> **Required action**
Copy each line of the records that holds the string "chuyên".

> **Source data**
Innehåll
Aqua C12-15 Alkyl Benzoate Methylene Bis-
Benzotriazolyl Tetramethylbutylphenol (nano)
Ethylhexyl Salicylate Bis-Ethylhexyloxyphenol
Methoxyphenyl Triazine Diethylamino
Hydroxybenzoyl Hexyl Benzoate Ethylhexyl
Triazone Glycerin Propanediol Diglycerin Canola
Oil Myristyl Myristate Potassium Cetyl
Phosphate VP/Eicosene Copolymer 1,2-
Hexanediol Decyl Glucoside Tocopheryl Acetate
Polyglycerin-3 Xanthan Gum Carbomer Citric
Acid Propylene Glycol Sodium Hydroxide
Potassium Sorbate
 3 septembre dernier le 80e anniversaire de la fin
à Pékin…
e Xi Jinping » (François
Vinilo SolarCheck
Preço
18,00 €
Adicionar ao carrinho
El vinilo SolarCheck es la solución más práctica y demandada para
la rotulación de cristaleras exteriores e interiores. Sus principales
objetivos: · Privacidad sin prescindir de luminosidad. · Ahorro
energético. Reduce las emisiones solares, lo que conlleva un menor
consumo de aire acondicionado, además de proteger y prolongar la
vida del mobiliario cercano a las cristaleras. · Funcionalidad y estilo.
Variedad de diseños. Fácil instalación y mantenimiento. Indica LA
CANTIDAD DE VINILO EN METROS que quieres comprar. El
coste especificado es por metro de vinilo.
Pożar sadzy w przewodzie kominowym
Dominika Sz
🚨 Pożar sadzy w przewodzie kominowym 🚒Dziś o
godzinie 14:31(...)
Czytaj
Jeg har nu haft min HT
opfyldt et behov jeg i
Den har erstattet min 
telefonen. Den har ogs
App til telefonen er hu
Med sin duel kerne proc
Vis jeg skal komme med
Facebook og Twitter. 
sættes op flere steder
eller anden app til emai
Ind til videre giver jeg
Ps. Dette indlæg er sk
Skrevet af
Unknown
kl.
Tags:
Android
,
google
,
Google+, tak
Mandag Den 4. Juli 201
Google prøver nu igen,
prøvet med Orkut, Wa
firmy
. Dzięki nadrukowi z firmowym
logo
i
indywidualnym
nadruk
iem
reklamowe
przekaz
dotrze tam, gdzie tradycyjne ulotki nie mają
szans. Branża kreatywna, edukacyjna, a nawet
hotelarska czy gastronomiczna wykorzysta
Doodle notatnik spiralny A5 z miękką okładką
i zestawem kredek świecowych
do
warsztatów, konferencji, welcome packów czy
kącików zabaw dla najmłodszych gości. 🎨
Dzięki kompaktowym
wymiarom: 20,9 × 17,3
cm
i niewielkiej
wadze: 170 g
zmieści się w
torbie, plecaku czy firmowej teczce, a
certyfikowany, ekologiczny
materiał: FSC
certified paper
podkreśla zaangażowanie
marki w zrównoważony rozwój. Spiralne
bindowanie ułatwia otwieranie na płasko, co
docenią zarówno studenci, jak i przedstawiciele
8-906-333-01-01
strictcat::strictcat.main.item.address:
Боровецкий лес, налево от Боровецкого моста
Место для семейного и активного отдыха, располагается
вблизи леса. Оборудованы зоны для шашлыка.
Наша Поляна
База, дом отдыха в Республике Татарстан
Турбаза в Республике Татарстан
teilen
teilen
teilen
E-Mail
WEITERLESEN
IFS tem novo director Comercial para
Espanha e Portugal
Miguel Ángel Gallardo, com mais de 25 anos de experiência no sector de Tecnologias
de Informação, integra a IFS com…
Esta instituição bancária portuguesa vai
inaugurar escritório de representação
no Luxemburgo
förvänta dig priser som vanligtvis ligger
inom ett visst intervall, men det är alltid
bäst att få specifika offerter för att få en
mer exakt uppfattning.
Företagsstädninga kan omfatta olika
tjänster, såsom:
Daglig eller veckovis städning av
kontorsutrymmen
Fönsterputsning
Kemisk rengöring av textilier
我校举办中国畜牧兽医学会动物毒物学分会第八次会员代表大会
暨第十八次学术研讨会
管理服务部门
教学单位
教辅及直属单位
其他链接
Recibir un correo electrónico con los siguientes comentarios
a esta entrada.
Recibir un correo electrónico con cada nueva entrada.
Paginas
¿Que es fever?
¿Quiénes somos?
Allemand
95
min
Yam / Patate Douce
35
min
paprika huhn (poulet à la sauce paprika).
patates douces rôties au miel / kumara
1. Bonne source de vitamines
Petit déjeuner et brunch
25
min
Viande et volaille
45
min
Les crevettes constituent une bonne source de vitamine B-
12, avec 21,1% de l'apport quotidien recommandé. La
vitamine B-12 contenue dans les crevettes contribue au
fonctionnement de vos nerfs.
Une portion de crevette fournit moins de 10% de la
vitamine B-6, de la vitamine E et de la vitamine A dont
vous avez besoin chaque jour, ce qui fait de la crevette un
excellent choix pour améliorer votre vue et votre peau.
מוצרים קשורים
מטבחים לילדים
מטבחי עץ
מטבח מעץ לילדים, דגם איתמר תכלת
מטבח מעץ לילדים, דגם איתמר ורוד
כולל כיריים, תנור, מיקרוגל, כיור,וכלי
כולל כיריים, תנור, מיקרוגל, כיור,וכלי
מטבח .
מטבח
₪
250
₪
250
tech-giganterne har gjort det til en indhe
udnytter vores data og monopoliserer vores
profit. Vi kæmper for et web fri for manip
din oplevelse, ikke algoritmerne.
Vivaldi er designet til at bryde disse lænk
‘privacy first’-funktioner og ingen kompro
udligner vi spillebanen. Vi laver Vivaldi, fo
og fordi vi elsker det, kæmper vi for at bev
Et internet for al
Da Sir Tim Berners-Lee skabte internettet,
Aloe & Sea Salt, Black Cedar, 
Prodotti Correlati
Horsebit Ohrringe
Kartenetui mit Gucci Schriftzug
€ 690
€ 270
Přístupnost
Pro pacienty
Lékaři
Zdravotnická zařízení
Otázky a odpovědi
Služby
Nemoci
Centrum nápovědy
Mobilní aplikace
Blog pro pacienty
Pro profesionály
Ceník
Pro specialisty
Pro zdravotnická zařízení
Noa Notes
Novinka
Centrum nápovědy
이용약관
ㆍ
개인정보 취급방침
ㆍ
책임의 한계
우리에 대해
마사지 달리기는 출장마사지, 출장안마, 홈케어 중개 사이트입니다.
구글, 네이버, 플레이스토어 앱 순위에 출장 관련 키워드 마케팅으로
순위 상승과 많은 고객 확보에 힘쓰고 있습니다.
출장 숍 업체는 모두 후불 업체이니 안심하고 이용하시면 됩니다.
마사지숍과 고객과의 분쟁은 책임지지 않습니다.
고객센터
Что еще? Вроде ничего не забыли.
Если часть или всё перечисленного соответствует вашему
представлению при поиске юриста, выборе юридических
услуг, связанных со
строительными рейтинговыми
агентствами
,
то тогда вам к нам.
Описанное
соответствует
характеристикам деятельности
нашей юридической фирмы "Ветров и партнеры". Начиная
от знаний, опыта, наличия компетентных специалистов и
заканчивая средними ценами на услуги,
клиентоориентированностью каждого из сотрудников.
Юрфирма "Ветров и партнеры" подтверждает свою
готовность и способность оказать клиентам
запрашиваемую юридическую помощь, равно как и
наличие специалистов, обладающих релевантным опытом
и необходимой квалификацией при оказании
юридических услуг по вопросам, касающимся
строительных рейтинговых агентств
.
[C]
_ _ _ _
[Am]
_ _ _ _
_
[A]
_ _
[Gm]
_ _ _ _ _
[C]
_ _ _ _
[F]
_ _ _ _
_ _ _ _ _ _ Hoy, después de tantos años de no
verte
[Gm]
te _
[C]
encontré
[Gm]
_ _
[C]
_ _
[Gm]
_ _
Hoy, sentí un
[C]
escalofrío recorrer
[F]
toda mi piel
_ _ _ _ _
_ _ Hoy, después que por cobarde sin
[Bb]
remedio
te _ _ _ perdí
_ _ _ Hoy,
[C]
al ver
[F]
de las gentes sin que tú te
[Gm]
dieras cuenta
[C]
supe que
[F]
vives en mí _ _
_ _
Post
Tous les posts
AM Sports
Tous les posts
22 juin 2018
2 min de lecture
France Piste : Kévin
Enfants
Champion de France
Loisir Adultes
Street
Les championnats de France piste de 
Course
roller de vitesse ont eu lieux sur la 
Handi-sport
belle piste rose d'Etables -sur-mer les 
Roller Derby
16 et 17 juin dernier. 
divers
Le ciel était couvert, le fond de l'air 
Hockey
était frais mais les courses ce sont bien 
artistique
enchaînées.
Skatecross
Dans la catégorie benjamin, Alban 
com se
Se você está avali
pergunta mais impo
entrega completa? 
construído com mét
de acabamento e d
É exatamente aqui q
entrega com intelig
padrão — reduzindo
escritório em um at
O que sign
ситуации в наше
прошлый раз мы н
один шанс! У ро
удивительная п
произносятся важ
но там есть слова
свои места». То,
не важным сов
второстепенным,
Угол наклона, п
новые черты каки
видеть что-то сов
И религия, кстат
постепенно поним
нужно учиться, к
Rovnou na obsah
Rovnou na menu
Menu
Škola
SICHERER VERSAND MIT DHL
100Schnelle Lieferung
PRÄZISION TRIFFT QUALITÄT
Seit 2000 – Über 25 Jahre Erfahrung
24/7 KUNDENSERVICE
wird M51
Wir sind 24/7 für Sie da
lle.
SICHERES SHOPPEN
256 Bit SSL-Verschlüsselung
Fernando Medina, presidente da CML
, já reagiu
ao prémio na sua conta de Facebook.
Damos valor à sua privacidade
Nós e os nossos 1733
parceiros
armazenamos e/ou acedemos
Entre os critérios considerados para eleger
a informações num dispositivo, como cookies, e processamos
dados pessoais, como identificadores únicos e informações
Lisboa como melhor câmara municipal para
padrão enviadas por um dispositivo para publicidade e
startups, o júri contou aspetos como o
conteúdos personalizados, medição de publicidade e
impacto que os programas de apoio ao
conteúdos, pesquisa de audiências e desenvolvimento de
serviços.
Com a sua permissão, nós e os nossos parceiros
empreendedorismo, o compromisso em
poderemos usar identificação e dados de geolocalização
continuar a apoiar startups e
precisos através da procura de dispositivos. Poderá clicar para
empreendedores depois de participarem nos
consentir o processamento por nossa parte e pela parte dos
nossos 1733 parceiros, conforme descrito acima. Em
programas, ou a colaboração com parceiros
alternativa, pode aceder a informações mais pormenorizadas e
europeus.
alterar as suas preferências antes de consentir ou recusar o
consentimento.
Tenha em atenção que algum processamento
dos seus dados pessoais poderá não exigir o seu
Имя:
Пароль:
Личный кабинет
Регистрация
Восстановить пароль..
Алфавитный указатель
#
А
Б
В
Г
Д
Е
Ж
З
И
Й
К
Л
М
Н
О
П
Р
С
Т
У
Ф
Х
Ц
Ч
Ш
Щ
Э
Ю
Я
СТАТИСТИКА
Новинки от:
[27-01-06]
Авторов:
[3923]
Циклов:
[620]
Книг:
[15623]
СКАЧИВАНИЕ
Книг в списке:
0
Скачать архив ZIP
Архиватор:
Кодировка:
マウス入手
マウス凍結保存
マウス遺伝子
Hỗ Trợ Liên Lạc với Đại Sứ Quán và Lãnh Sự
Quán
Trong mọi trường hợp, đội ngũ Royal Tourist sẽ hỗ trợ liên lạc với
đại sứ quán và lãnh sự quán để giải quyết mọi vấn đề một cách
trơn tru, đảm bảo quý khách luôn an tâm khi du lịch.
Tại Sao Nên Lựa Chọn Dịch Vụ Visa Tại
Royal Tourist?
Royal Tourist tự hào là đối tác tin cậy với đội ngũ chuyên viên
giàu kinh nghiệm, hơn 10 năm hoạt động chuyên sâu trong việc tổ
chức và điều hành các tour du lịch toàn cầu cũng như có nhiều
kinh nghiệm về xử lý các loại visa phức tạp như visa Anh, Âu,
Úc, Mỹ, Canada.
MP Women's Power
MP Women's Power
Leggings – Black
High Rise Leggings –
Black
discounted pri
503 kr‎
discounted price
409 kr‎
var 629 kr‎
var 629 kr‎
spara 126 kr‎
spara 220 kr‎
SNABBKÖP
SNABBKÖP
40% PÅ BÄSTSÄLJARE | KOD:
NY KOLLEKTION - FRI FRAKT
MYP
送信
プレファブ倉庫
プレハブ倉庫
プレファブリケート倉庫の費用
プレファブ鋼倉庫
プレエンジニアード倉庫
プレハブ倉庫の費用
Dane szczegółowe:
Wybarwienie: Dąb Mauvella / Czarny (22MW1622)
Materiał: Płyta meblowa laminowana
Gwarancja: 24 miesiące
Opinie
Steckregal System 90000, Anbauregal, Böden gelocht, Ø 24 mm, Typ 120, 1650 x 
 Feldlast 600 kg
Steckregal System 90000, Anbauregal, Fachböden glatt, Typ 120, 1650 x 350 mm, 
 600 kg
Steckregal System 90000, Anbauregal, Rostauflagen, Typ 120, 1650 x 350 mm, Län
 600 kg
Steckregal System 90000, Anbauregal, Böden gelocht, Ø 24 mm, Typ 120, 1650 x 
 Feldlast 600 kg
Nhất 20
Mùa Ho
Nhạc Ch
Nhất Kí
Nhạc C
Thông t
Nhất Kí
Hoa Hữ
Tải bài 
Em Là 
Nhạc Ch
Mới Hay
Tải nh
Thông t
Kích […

> **Solution to this exercise**
Royal Tourist tự hào là đối tác tin cậy với đội ngũ chuyên viên
giàu kinh nghiệm, hơn 10 năm hoạt động chuyên sâu trong việc tổ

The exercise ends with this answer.